Он посмотрел на меня и только побледнел: «А что же мы такое?» «А так, - сказал я, рассыпая блестки эрудиции. - ещё Маркс, Ленин и Сталин говорили, что при социализме и даже при коммунизме останутся ещё пережитки капитализма в виде таких принудительных учреждений вроде тюрьмы».

Он думал минут пять, потом очнулся: «То есть я, выходит, работаю в пережитке?» - «В пережитке», - подтвердил я. «В пережитке капитализма?» - «Да, - подтвердил я не очень уверенно. - В пережитке капитализма».

Наша теоретическая дискуссия закончилась довольно банально. Он вызвал надзирателя и сказал: «Надеть наручники, отвести в карцер и пусть думает». И обращаясь ко мне: «Вы там думайте, как вы смели сказать такое про Ленина и Сталина».

Ну, меня отвели в карцер. Это было не очень страшно, потому что было лето, тепло. С меня сняли наручники, я остался один в этом крошечном деревянном гробу, впереди у меня был целый день, потому что я знал, что меня, вероятно, закатают на пару суток, и начал думать. Про кого? Я начал думать про товарища Сталина.

И вдруг я понял, что я живу в соревновании не с Александром Македонским, не с Наполеоном, а с совершенно реальным моим современником - Сталиным. И кому-нибудь из нас надо кого-то пережить. Или Сталин переживёт меня, или я должен был пережить Сталина.
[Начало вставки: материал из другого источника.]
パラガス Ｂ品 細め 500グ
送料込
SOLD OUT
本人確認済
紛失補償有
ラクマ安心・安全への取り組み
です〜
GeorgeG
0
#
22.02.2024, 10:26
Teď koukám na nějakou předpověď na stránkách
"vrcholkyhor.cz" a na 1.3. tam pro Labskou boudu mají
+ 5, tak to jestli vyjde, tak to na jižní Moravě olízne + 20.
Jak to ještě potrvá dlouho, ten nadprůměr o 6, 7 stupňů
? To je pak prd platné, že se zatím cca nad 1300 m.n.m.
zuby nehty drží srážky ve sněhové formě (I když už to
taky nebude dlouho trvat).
Я подсчитывал, и мне казалось, что больших шансов пережить Сталина у меня нет - у меня только начинался новый десятилетний срок и впереди ещё маячила ссылка. Сколько же мне будет тогда лет? Но, с другой стороны, я начинал подсчитывать: Сталин-то ещё старше. И потом я утешал себя: ведь он живет менее здоровой жизнью, чем я. Я знал, что он много и жирно ест, много пьёт, что в распорядок его жизни входят бессонные ночи и кутежи. Это был очень нездоровый образ жизни по сравнению с тем, как тихо, скромно жил я на свою пайку, на свою ложку каши, на свою миску баланды. И я, сидя по ночам в конторе, не так уж и много растрачивал физических сил. Иногда я даже подсчитывал, сколько же холестерина потребляет Сталин, опасного холестерина, который образует бляшки на сосудах, и как в этом отношении здорово везёт мне. Никакого холестерина и никаких бляшек, а кроме того, я ведь моложе. В этих размышлениях у меня прошёл весь день. Вечером за мной пришёл надзиратель и сказал: «Пошли к начальнику». Капитан Намятов явно был помятый, не отдохнувший; как мне потом сказали, он весь день названивал в управление лагерей в Соликамск начальнику политотдела, выясняя, кто прав в той теоретической дискуссии, которую он вёл с заключённым Разгоном.

Мрачно посмотрев на меня, сказал: «Вот что, Разгон, запомните: Ленин и Сталин никогда не писали для заключённых. К вам это отношения не имеет. Возьмите наряды и идите».

И на этом закончился ещё один эпизод моих отношений со Сталиным. Эпизод, но не конец».

Разгон Л.Э., Мне не везло со Сталиным / Непридуманное. Биографическая проза, М., «Захаров», 2010 г., с. 14-16.